Look at the Ordinate Axis [Y]. It’s Technology, specific new technologies. The APA was making the same bet in planning for their DSM-V [A Research Agenda for the DSM-5]. They [NIMH, APA, APF] jointly spent a ton of money on a long series of Symposia aiming to make the neuroscience/biological jump they’d been hoping for since the beginning [1980 – DSM-III]. As it became apparent they were going nowhere, the NIMH [AKA Insel] came up with the idea of revamping psychiatric diagnosis Research Domain Criteria [RDoC] – to revamp diagnosis along other than clinical lines. Nobody seems to know quite what it is, but it’s often mentioned as the coming thing. It’s actually not that hard to figure out. The plan is to assemble a great huge database of subjects and then use big data techniques to find correlations and clusters – then construct the RDoC based on the results. It has 100,000 subjects right now. It’s there to nose around in already, but you’ve got to be vetted to gain access.

But that’s all we know. Based on Insel’s comment above, "Five years ago, the NIMH launched a big project to transform diagnosis. But did we have the analytical firepower to do that? No. If anybody has it, companies like IBM, Apple or Google do – those kinds of high-powered tech engines…", I’m thinking the RDoC is not working out. They haven’t said that yet, but I’m willing to wager good money that’s where all this bitterness is coming from. They bet the ship on Genomics, Neuroimaging, Proteinomics, etc the first time around and it didn’t come through. Then they turned to the power of data search engines to find their bio-diagnoses for them. And one by one, the technologies they worshiped didn’t come through for them.

So Dr. Insel et al blame the technologies [or the version of those technologies they can access] for their inability to find what they’re sure must be there. But I wonder if they’ve considered the simpler possibility? that it’s not there to find in the first place, at least not there in anything close to the magnitude they  expected   predicted  wished for…

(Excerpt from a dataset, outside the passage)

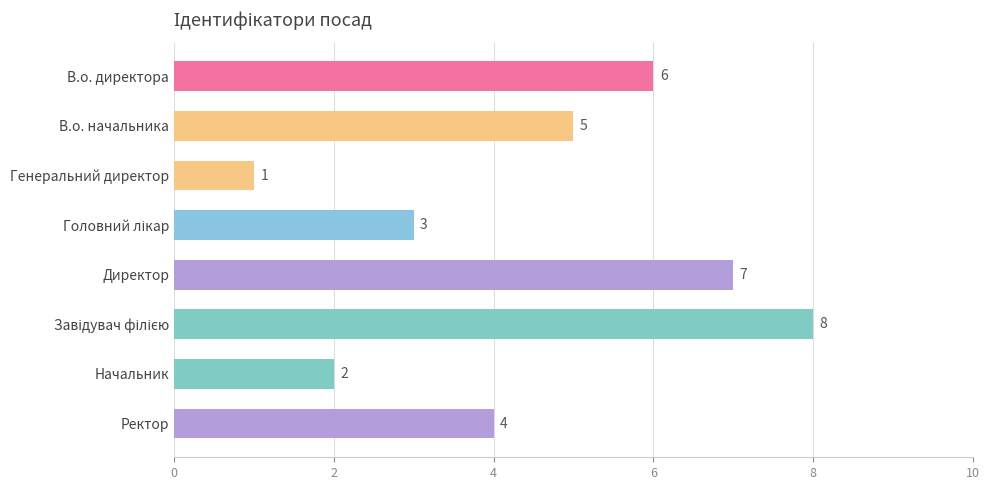

The value at В.о. начальника is 5. True or false?

True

Occam’s razor, also known as Ockham’s razor, and sometimes expressed in Latin as lex parsimoniae [the law of parsimony, economy or succinctness], is a principle that generally recommends selecting from among competing hypotheses the one that makes the fewest new assumptions…
  1.  
    Bernard Carroll
    April 30, 2016 | 4:02 PM
     

    Insel’s RDoC is a truly stupid idea. Does any other medical discipline have an RDoC – internal medicine? Or neurology? No. They still believe in clinical diagnoses, which Insel has abandoned. The right way to advance our nosology would be the iterative refinement of clinical diagnoses.

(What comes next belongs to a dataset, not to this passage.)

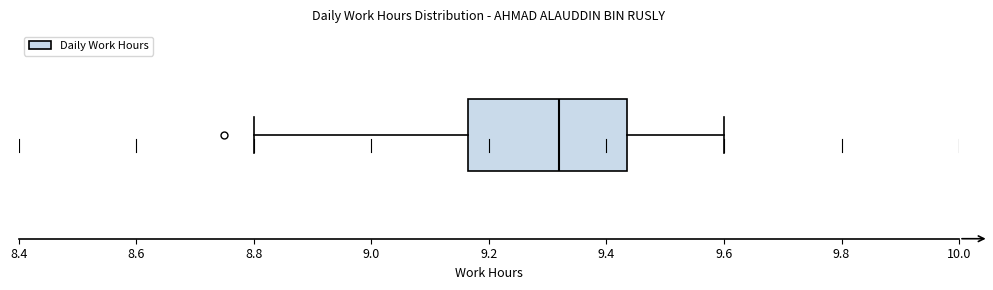

Where is the right edge of the box on the x-axis? The values are not printed on the chart, so give them approximately, as read against the axis.

9.44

    The essential problem with RDoC is that it doesn’t have a handle on pathophysiology. So it throws together look-alike dysfunctions that have very different distal and sometimes even proximal mechanisms. In the RDoC search for dysfunctions that cut across diagnoses, it’s as if we were to place diabetes mellitus, anorexia nervosa, Cushing syndrome, hyperthyroidism, and pregnancy in a single diagnostic basin because they all can display impaired glucose tolerance.

    Allowing Insel and his lieutenants to carry off this travesty of top-down science management was a most unwise decision of the NIH. The damage will take years to undo because funding is now tied explicitly to the misbegotten RDoC matrix.

  2.  
    May 2, 2016 | 7:24 AM
     

    The whole of the past decade in psychiatry might be called the Decade of Jumping the Gun.)

    The fact is that we simply don’t have good enough neuroscience tools yet to allow us to answer the clinically important questions. We just don’t. We might get there eventually but at the moment we are not there.

    Given which, any attempt to ‘translate’ our primitive neuroscience into clinical practice will be an effort to jump the gun.